Inhibition of SAPK2a/p38 prevents hnRNP A0 phosphorylation by MAPKAP-K2 and its interaction with cytokine mRNAs

• Published in: The EMBO journal Vol. 21; no. 23; pp. 6505 - 6514
• Main Authors: Rousseau, Simon, Morrice, Nick, Peggie, Mark, Campbell, David G., Gaestel, Matthias, Cohen, Philip
• Format: Journal Article
• Language: English
• Published: Chichester, UK John Wiley & Sons, Ltd 01.12.2002; Blackwell Publishing Ltd; Oxford University Press
• Subjects: Animals; AU-rich element; Chemokine CXCL2; Enzyme Inhibitors - pharmacology; Heterogeneous-Nuclear Ribonucleoproteins - metabolism; hnRNP; Imidazoles - pharmacology; Intracellular Signaling Peptides and Proteins; LPS; MAPKAP-K2; Mice; Mitogen-Activated Protein Kinases - metabolism; Monokines - genetics; p38 MAP kinase; p38 Mitogen-Activated Protein Kinases; Phosphorylation; Protein-Serine-Threonine Kinases - metabolism; Pyridines - pharmacology; RNA, Messenger - metabolism; Tumor Necrosis Factor-alpha - genetics
• ISSN: 0261-4189; 1460-2075; 1460-2075
• DOI: 10.1093/emboj/cdf639

Lipopolysaccharide (LPS) stimulates production of inflammatory mediators, partly by stabilizing [interleukin‐6 (IL‐6), cyclooxygenase 2 (COX‐2)] and/or stimulating translation [tumour necrosis factor‐α (TNF‐α)] of their mRNAs.

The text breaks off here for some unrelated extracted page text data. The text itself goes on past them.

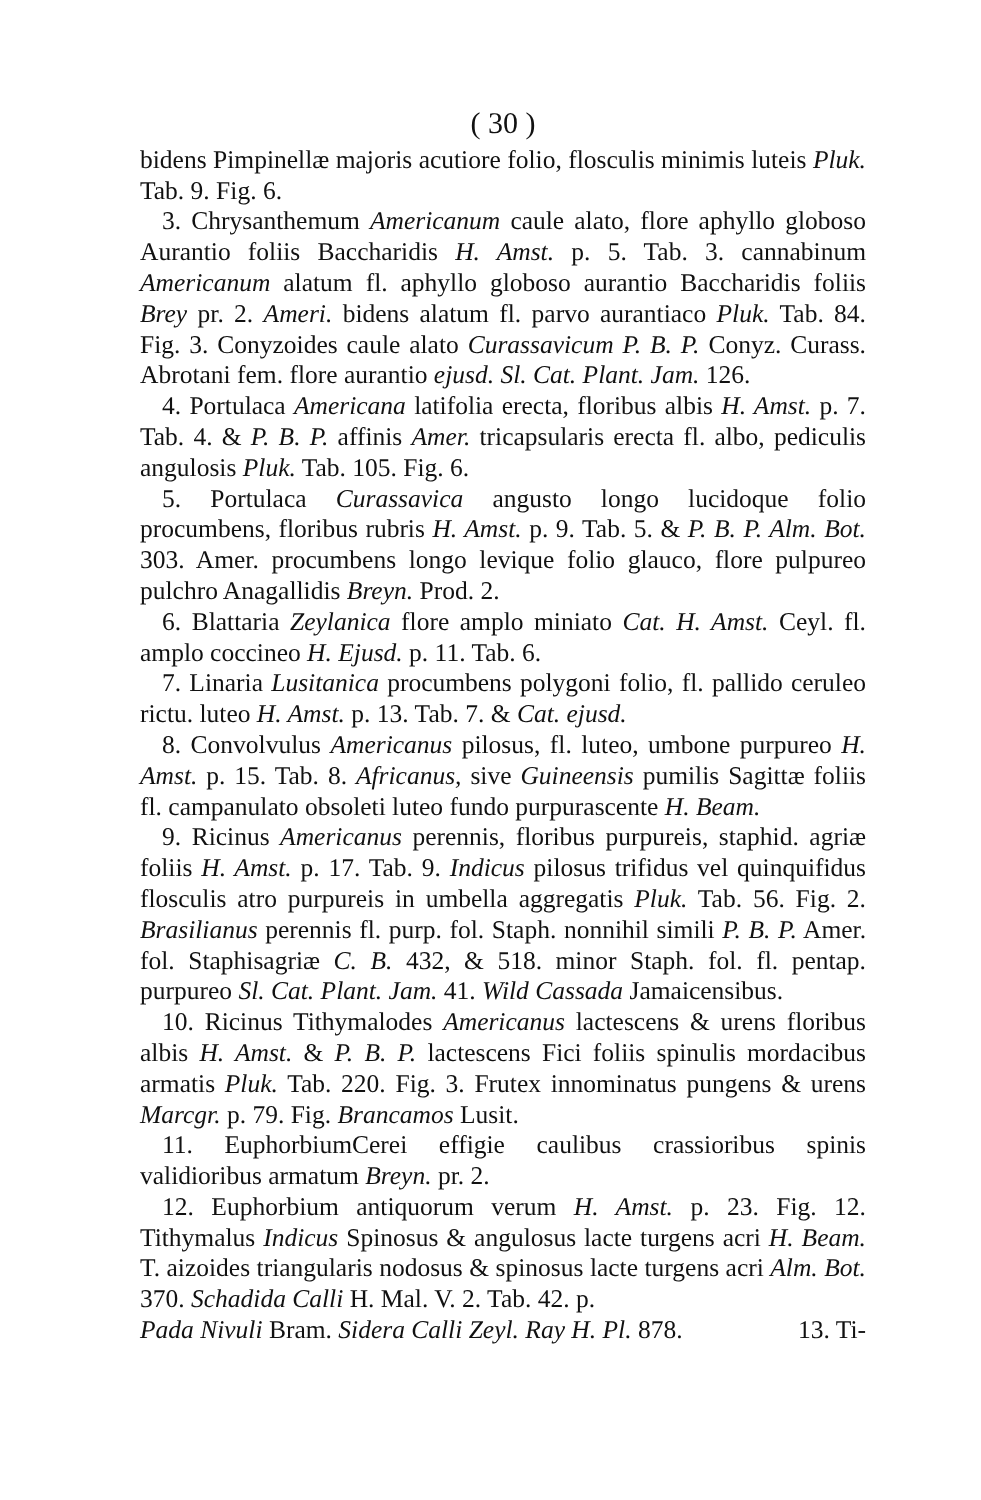( 30 )
bidens Pimpinellæ majoris acutiore folio, flosculis minimis luteis Pluk. Tab. 9. Fig. 6.
3. Chrysanthemum Americanum caule alato, flore aphyllo globoso Aurantio foliis Baccharidis H. Amst. p. 5. Tab. 3. cannabinum Americanum alatum fl. aphyllo globoso aurantio Baccharidis foliis Brey pr. 2. Ameri. bidens alatum fl. parvo aurantiaco Pluk. Tab. 84. Fig. 3. Conyzoides caule alato Curassavicum P. B. P. Conyz. Curass. Abrotani fem. flore aurantio ejusd. Sl. Cat. Plant. Jam. 126.
4. Portulaca Americana latifolia erecta, floribus albis H. Amst. p. 7. Tab. 4. & P. B. P. affinis Amer. tricapsularis erecta fl. albo, pediculis angulosis Pluk. Tab. 105. Fig. 6.
5. Portulaca Curassavica angusto longo lucidoque folio procumbens, floribus rubris H. Amst. p. 9. Tab. 5. & P. B. P. Alm. Bot. 303. Amer. procumbens longo levique folio glauco, flore pulpureo pulchro Anagallidis Breyn. Prod. 2.
6. Blattaria Zeylanica flore amplo miniato Cat. H. Amst. Ceyl. fl. amplo coccineo H. Ejusd. p. 11. Tab. 6.
7. Linaria Lusitanica procumbens polygoni folio, fl. pallido ceruleo rictu. luteo H. Amst. p. 13. Tab. 7. & Cat. ejusd.
8. Convolvulus Americanus pilosus, fl. luteo, umbone purpureo H. Amst. p. 15. Tab. 8. Africanus, sive Guineensis pumilis Sagittæ foliis fl. campanulato obsoleti luteo fundo purpurascente H. Beam.
9. Ricinus Americanus perennis, floribus purpureis, staphid. agriæ foliis H. Amst. p. 17. Tab. 9. Indicus pilosus trifidus vel quinquifidus flosculis atro purpureis in umbella aggregatis Pluk. Tab. 56. Fig. 2. Brasilianus perennis fl. purp. fol. Staph. nonnihil simili P. B. P. Amer. fol. Staphisagriæ C. B. 432, & 518. minor Staph. fol. fl. pentap. purpureo Sl. Cat. Plant. Jam. 41. Wild Cassada Jamaicensibus.
10. Ricinus Tithymalodes Americanus lactescens & urens floribus albis H. Amst. & P. B. P. lactescens Fici foliis spinulis mordacibus armatis Pluk. Tab. 220. Fig. 3. Frutex innominatus pungens & urens Marcgr. p. 79. Fig. Brancamos Lusit.
11. EuphorbiumCerei effigie caulibus crassioribus spinis validioribus armatum Breyn. pr. 2.
12. Euphorbium antiquorum verum H. Amst. p. 23. Fig. 12. Tithymalus Indicus Spinosus & angulosus lacte turgens acri H. Beam. T. aizoides triangularis nodosus & spinosus lacte turgens acri Alm. Bot. 370. Schadida Calli H. Mal. V. 2. Tab. 42. p.
Pada Nivuli Bram. Sidera Calli Zeyl. Ray H. Pl. 878. 13. Ti-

Such regulation depends on AU‐rich elements (AREs) within the 3′‐untranslated regions and is partially suppressed by SB 203580 (which inhibits SAPK2a/p38). The LPS‐induced production of TNF‐α and IL‐6 is suppressed in MAPKAP‐K2‐deficient mice (a kinase activated by SAPK2a/p38). Here, we identify 18 macrophage proteins that bind to AREs and show that hnRNP A0 is a major substrate for MAPKAP‐K2 in this fraction. MAPKAP‐K2 phosphorylated hnRNP A0 at Ser84 in vitro and this residue became phosphorylated in LPS‐stimulated cells. Phosphorylation was prevented by SB 203580 and suppressed in macrophages derived from MAPKAP‐K2‐deficient mice. The mRNAs encoding TNF‐α, COX‐2 and macrophage inflammatory protein‐2 (MIP‐2) bound to hnRNP A0 in LPS‐stimulated macrophages, an interaction prevented by SB 203580. The LPS‐induced stabilization of MIP‐2 mRNA and production of MIP‐2 protein were abolished when macrophages were incubated with SB 203580 plus PD 184352 (which inhibits the classical MAP kinase cascade). Our data suggest that LPS‐induced binding of hnRNP A0 to AREs may contribute to the post‐transcriptional regulation of specific mRNAs.